Researchers and computer scientists at Bournemouth University have developed a dynamic online game to teach children how to keep safe from cyber bullying, data theft and other threats they could face online.
This week, a team of AFC Bournemouth’s Junior Cherries came to campus to try out the game.
CyGamBit has been designed in collaboration with young people and their parents or guardians to help them identify current and emerging security issues and understand the steps they should take if they come across them.
The game is played in groups of up to six and could be played in schools as well as other social or educational settings.
Each player chooses their character – one of five colourful, walking padlocks. As they explore their digital environment, they can collect tokens by answering questions about five common areas of concern that were identified during the research stages:
- Cyber bullying and trolling
- Managing our information online
- Online security
- Who are we online? How to manage our relationships and reputation
- Health and wellbeing
The winner of the game is the first to collect tokens relating to all these themes.
“Research shows that the average age of digital independence in the UK – when parents allow their children to use digital devices unsupervised and with less security – is 10 years old,” explained Jane Henriksen-Bulmer, Principal Academic in Privacy within the Department of Computing and Informatics at BU, who led the project. “Yet most parents spend less than an hour talking to their children about online safety and privacy in the whole of their childhood.
“CyGamBit has therefore been designed for children aged between 8 and 12 to address this gap and encourage that conversation between both parents and children and the children themselves through passive learning, the children learn through play,” she added.
“We really want to get this knowledge out there to these young people before it becomes a problem, so they have their digital health and wellbeing embedded in their understanding before they are allowed out on their own,” said Emily Rosennorn-Lanng, one of the research team on the project.
“We also want to encourage that conversation, both between young people themselves but also with their parents and teachers. Working with them from the start means that we have created a game based around what they need, rather than us deciding what they should learn.” she continued.
The CyGamBIT characters through their paces
Importantly the game is a live service, meaning that the team can always update the questions when new threats to online security come along.
The original project was funded by UKRI’s Higher Education Innovation Funding programme and created a CyGamBIT board game prototype during the Covid pandemic, with some very positive results.
Based on the success of the board game, the team later received funding from another Government agency, Innovate UK, to participate in CyberASAP – a programme that helps academics commercialise their research.
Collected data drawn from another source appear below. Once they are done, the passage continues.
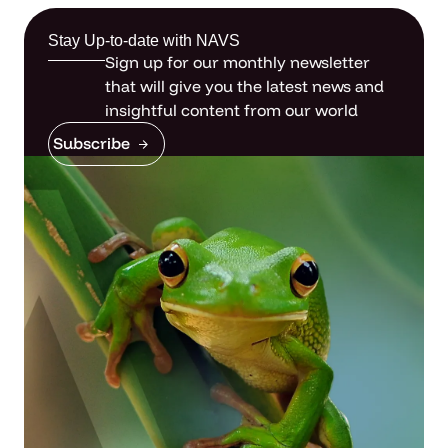
Stay Up-to-date with NAVS
Sign up for our monthly newsletter
that will give you the latest news and
insightful content from our world
Subscribe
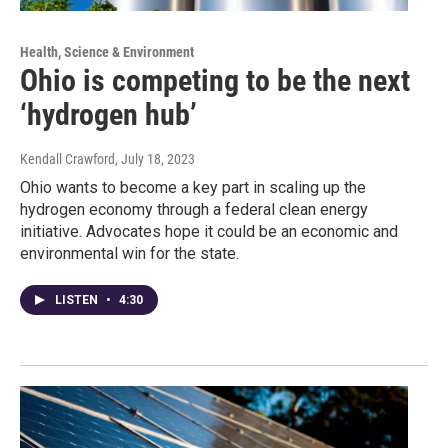
Health, Science & Environment
Ohio is competing to be the next
‘hydrogen hub’
Kendall Crawford
, July 18, 2023
Ohio wants to become a key part in scaling up the
hydrogen economy through a federal clean energy
initiative. Advocates hope it could be an economic and
environmental win for the state.
LISTEN
•
4:30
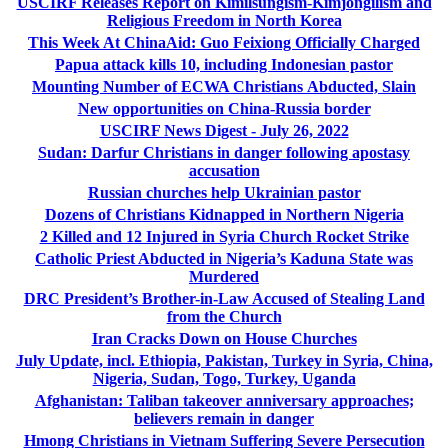
USCIRF Releases Report on Kimilsungism-Kimjongilism and
Religious Freedom in North Korea
This Week At ChinaAid: Guo Feixiong Officially Charged
Papua attack kills 10, including Indonesian pastor
Mounting Number of ECWA Christians Abducted, Slain
New opportunities on China-Russia border
USCIRF News Digest - July 26, 2022
Sudan: Darfur Christians in danger following apostasy
accusation
Russian churches help Ukrainian pastor
Dozens of Christians Kidnapped in Northern Nigeria
2 Killed and 12 Injured in Syria Church Rocket Strike
Catholic Priest Abducted in Nigeria’s Kaduna State was
Murdered
DRC President’s Brother-in-Law Accused of Stealing Land
from the Church
Iran Cracks Down on House Churches
July Update, incl. Ethiopia, Pakistan, Turkey in Syria, China,
Nigeria, Sudan, Togo, Turkey, Uganda
Afghanistan: Taliban takeover anniversary approaches;
believers remain in danger
Hmong Christians in Vietnam Suffering Severe Persecution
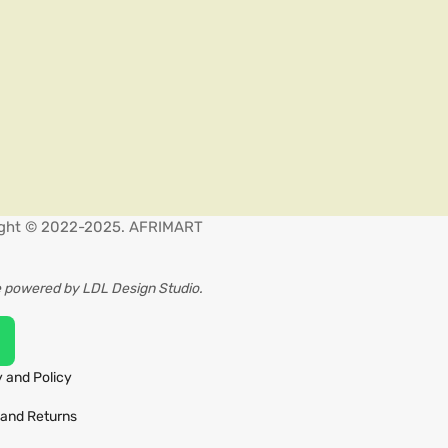
ght © 2022-2025. AFRIMART
 powered by LDL Design Studio.
 and Policy
and Returns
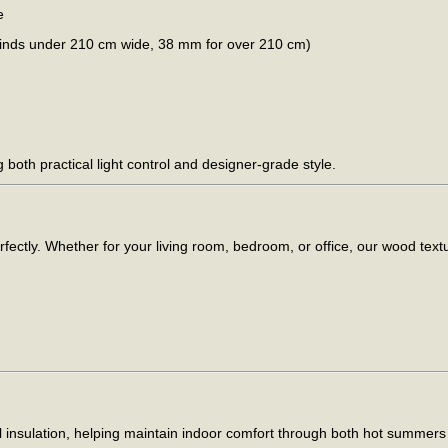
e
blinds under 210 cm wide, 38 mm for over 210 cm)
g both practical light control and designer-grade style.
fectly. Whether for your living room, bedroom, or office, our wood tex
l insulation, helping maintain indoor comfort through both hot summers 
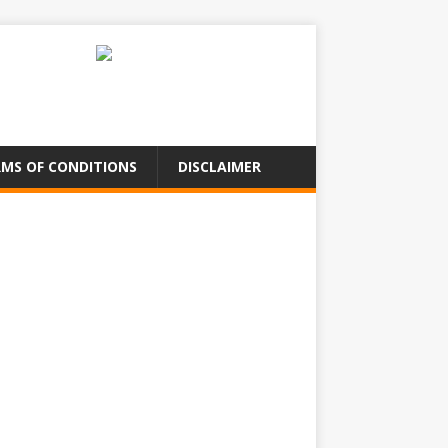
MS OF CONDITIONS
DISCLAIMER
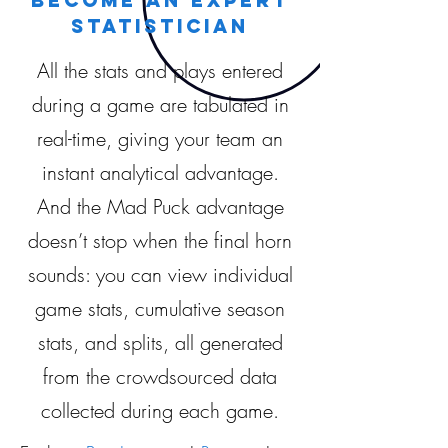
statistician
All the stats and plays entered
during a game are tabulated in
real-time, giving your team an
instant analytical advantage.
And the Mad Puck advantage
doesn’t stop when the final horn
sounds: you can view individual
game stats, cumulative season
stats, and splits, all generated
from the crowdsourced data
collected during each game.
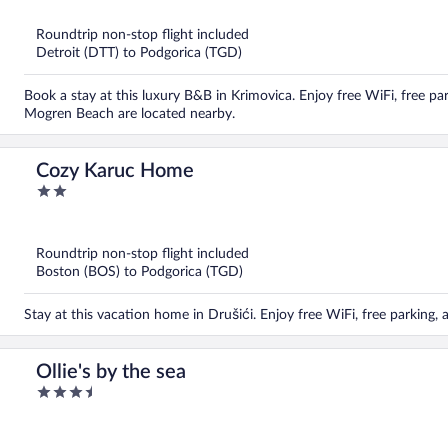
of
5
Roundtrip non-stop flight included
Detroit (DTT) to Podgorica (TGD)
Book a stay at this luxury B&B in Krimovica. Enjoy free WiFi, free p
Mogren Beach are located nearby.
Cozy Karuc Home
2
out
of
5
Roundtrip non-stop flight included
Boston (BOS) to Podgorica (TGD)
Stay at this vacation home in Drušići. Enjoy free WiFi, free parking, 
Ollie's by the sea
3.5
out
of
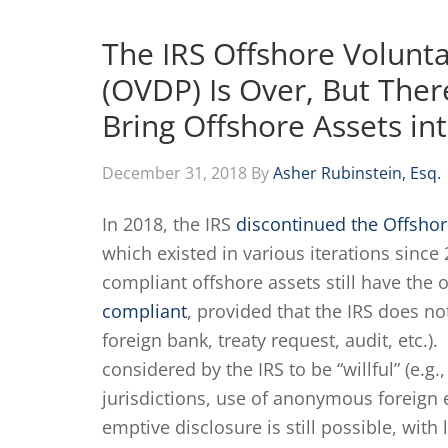
The IRS Offshore Volunt
(OVDP) Is Over, But There
Bring Offshore Assets i
December 31, 2018
By
Asher Rubinstein, Esq.
In 2018, the IRS
discontinued the Offsho
which existed in various iterations sinc
compliant offshore assets still have the
compliant
, provided that the IRS does no
foreign bank, treaty request, audit, etc.
considered by the IRS to be “willful” (e.g
jurisdictions, use of anonymous foreign e
emptive disclosure is still possible, with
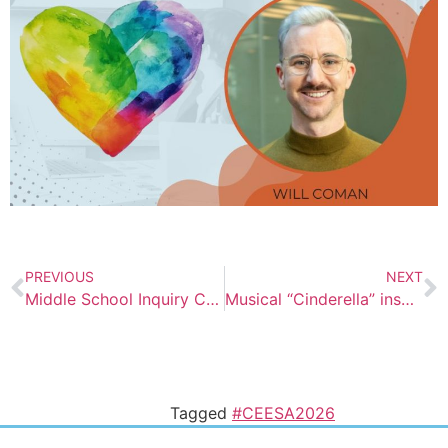
PREVIOUS
NEXT
Middle School Inquiry Challenge at AISV
Musical “Cinderella” inspires us to dream
Tagged
#CEESA2026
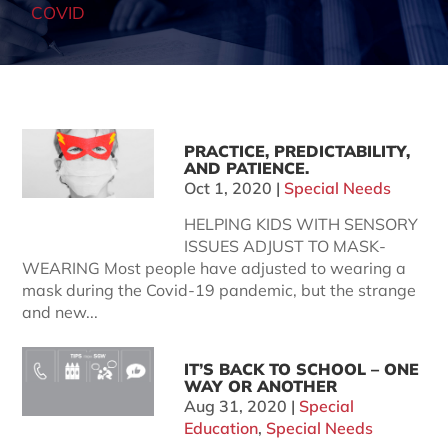
COVID
PRACTICE, PREDICTABILITY,
AND PATIENCE.
Oct 1, 2020
|
Special Needs
HELPING KIDS WITH SENSORY
ISSUES ADJUST TO MASK-
WEARING Most people have adjusted to wearing a
mask during the Covid-19 pandemic, but the strange
and new...
IT’S BACK TO SCHOOL – ONE
WAY OR ANOTHER
Aug 31, 2020
|
Special
Education
,
Special Needs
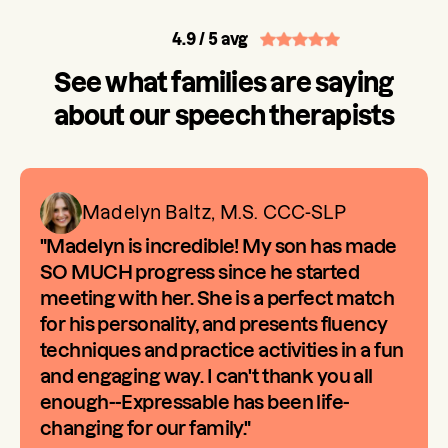
4.9
/ 5 avg
See what families are saying
about our speech therapists
Madelyn Baltz, M.S. CCC-SLP
"Madelyn is incredible! My son has made
SO MUCH progress since he started
meeting with her. She is a perfect match
for his personality, and presents fluency
techniques and practice activities in a fun
and engaging way. I can't thank you all
enough--Expressable has been life-
changing for our family."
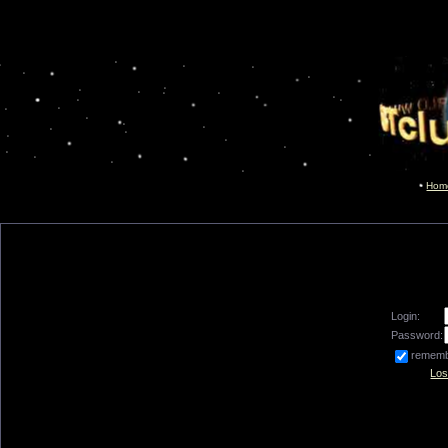
Hom
Login:
Password:
remem
Los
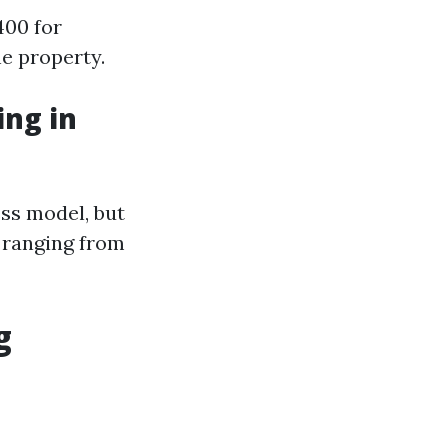
400 for
he property.
ng in
ss model, but
 ranging from
g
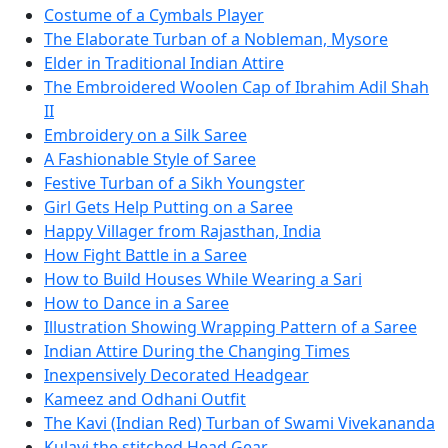
Costume of a Cymbals Player
The Elaborate Turban of a Nobleman, Mysore
Elder in Traditional Indian Attire
The Embroidered Woolen Cap of Ibrahim Adil Shah
II
Embroidery on a Silk Saree
A Fashionable Style of Saree
Festive Turban of a Sikh Youngster
Girl Gets Help Putting on a Saree
Happy Villager from Rajasthan, India
How Fight Battle in a Saree
How to Build Houses While Wearing a Sari
How to Dance in a Saree
Illustration Showing Wrapping Pattern of a Saree
Indian Attire During the Changing Times
Inexpensively Decorated Headgear
Kameez and Odhani Outfit
The Kavi (Indian Red) Turban of Swami Vivekananda
Kulavi the stitched Head Gear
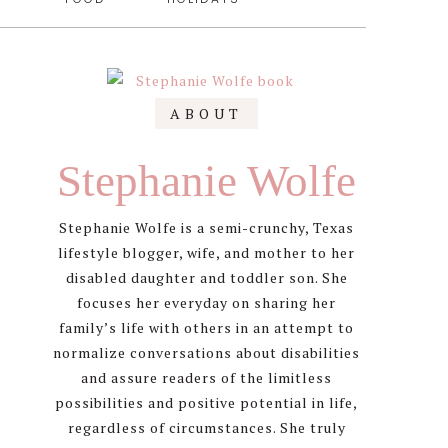
Primary
ABOUT
Sidebar
Stephanie Wolfe
Stephanie Wolfe is a semi-crunchy, Texas
lifestyle blogger, wife, and mother to her
disabled daughter and toddler son. She
focuses her everyday on sharing her
family’s life with others in an attempt to
normalize conversations about disabilities
and assure readers of the limitless
possibilities and positive potential in life,
regardless of circumstances. She truly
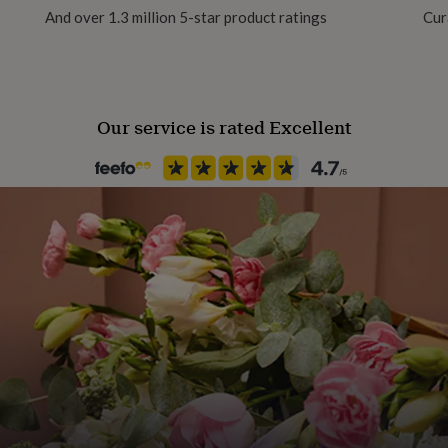
And over 1.3 million 5-star product ratings
Cur
Our service is rated Excellent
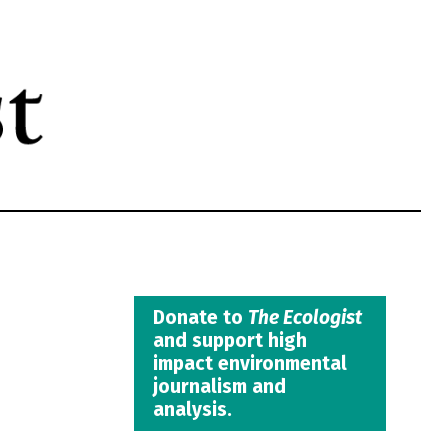
Donate to
The Ecologist
and support high
impact environmental
journalism and
analysis.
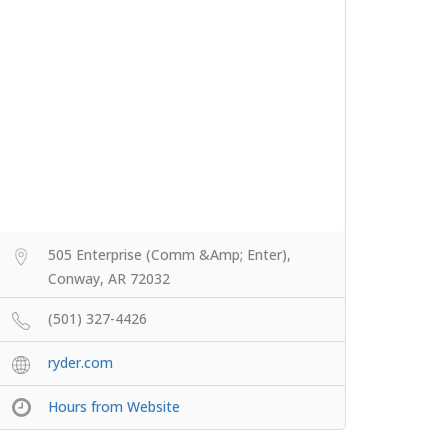
505 Enterprise (Comm &Amp; Enter),
Conway, AR 72032
(501) 327-4426
ryder.com
Hours from Website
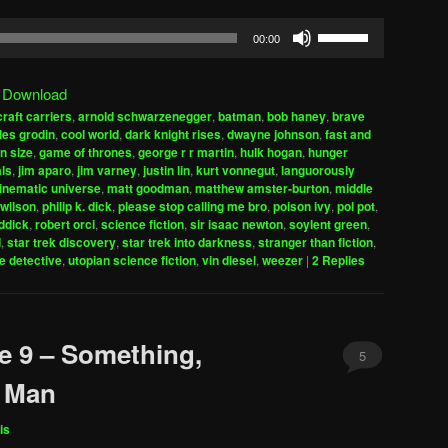
Use
00:00
Up/Down
Arrow
|
Download
keys
craft carriers
,
arnold schwarzenegger
,
batman
,
bob haney
,
brave
to
les grodin
,
cool world
,
dark knight rises
,
dwayne johnson
,
fast and
increase
n size
,
game of thrones
,
george r r martin
,
hulk hogan
,
hunger
ls
,
jim aparo
,
jim varney
,
justin lin
,
kurt vonnegut
,
languorously
or
inematic universe
,
matt goodman
,
matthew amster-burton
,
middle
decrease
wilson
,
philip k. dick
,
please stop calling me bro
,
poison ivy
,
pol pot
,
volume.
iddick
,
robert orci
,
science fiction
,
sir isaac newton
,
soylent green
,
d
,
star trek discovery
,
star trek into darkness
,
stranger than fiction
,
e detective
,
utopian science fiction
,
vin diesel
,
weezer
|
2
Replies
e 9 – Something,
5
n Man
is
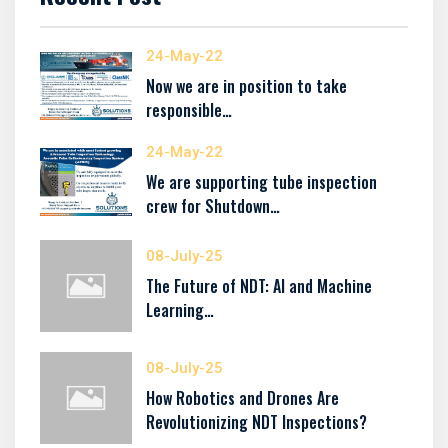
24-May-22
Now we are in position to take
responsible…
24-May-22
We are supporting tube inspection
crew for Shutdown…
08-July-25
The Future of NDT: AI and Machine
Learning…
08-July-25
How Robotics and Drones Are
Revolutionizing NDT Inspections?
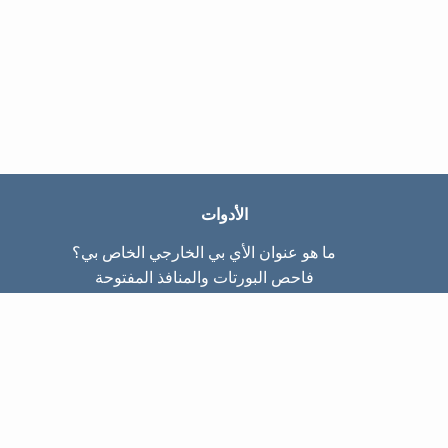
الأدوات
ما هو عنوان الأي بي الخارجي الخاص بي؟
فاحص البورتات والمنافذ المفتوحة
ما هو عنوان الأي بي الداخلي الخاص بي؟
Subnet Calculator (CIDR)
عن الموقع
تواصل معنا
سياسة الخصوصيّة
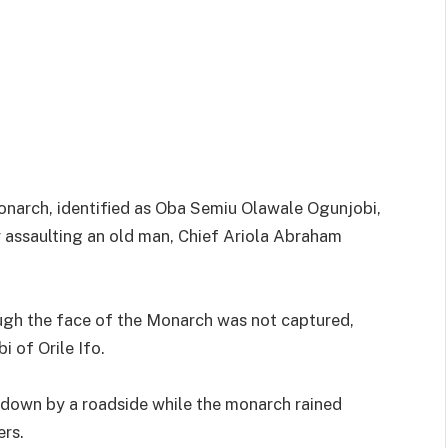
onarch, identified as Oba Semiu Olawale Ogunjobi,
ly assaulting an old man, Chief Ariola Abraham
ough the face of the Monarch was not captured,
 of Orile Ifo.
g down by a roadside while the monarch rained
ers.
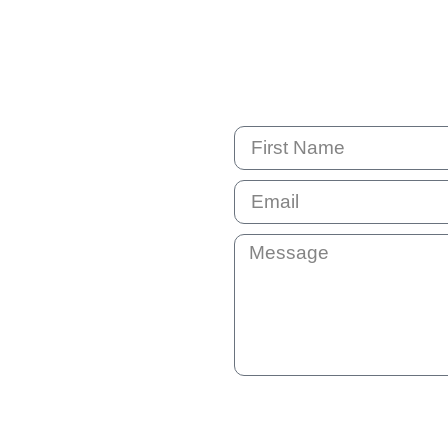
By submitting this question your e
not shared with anyone else. You 
can unsubscribe at any time if the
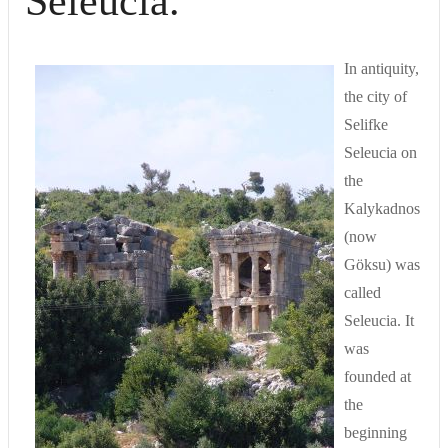
Seleucia.
In antiquity,
the city of
Selifke
Seleucia on
the
Kalykadnos
(now
Göksu) was
called
Seleucia. It
was
founded at
the
beginning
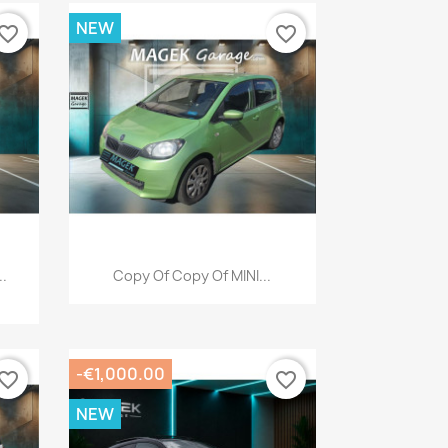
NEW
vorite_border
favorite_border
Quick view

..
Copy Of Copy Of MINI...
-€1,000.00
vorite_border
favorite_border
NEW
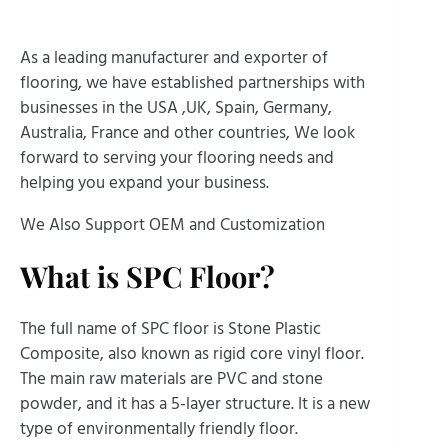
As a leading manufacturer and exporter of
flooring, we have established partnerships with
businesses in the USA ,UK, Spain, Germany,
Australia, France and other countries, We look
forward to serving your flooring needs and
helping you expand your business.
We Also Support OEM and Customization
What is SPC Floor?
The full name of SPC floor is Stone Plastic
Composite, also known as rigid core vinyl floor.
The main raw materials are PVC and stone
powder, and it has a 5-layer structure. It is a new
type of environmentally friendly floor.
This funding led to the creation a digital version of the game, CyGamBIT, which the team demonstrated in London on 22 February.
It is now being trialled by local schoolchildren and on 6th March AFC Bournemouth brought in a group of junior players – the Digital Stars – to campus, for an IT careers and study talk, after which they got the chance to put their characters through their paces in CyGamBit’s world of cyber security. You can find out more about their visit in the video below:
The game was inspired by the financial scamming and fraud work and the inspirational scams and ladders game, including the work of Professor Lee-Ann Fenge and Dr Sally Lee developed as part of the Mental Capacity Toolkit. The research team consists of Jane Henriksen-Bulmer, Emily Rosenorn-Lanng (Research Officer at BU’s National Centre for Post-qualifying Social Work), Stevie Corbin-Clarke (Research Assistant Department of Social Sciences and Social Work), Stefan Kleipoedszus (Deputy Head of Department of Social Sciences and Social Work), Davide Melacca and Samuel Ware (both Technical Research Assistants both with a background in gamification and design). As such, the team are truly ‘fused’ across faculties and expertise to provide an exemplar for how fusion in action can inspire to co-create new innovation.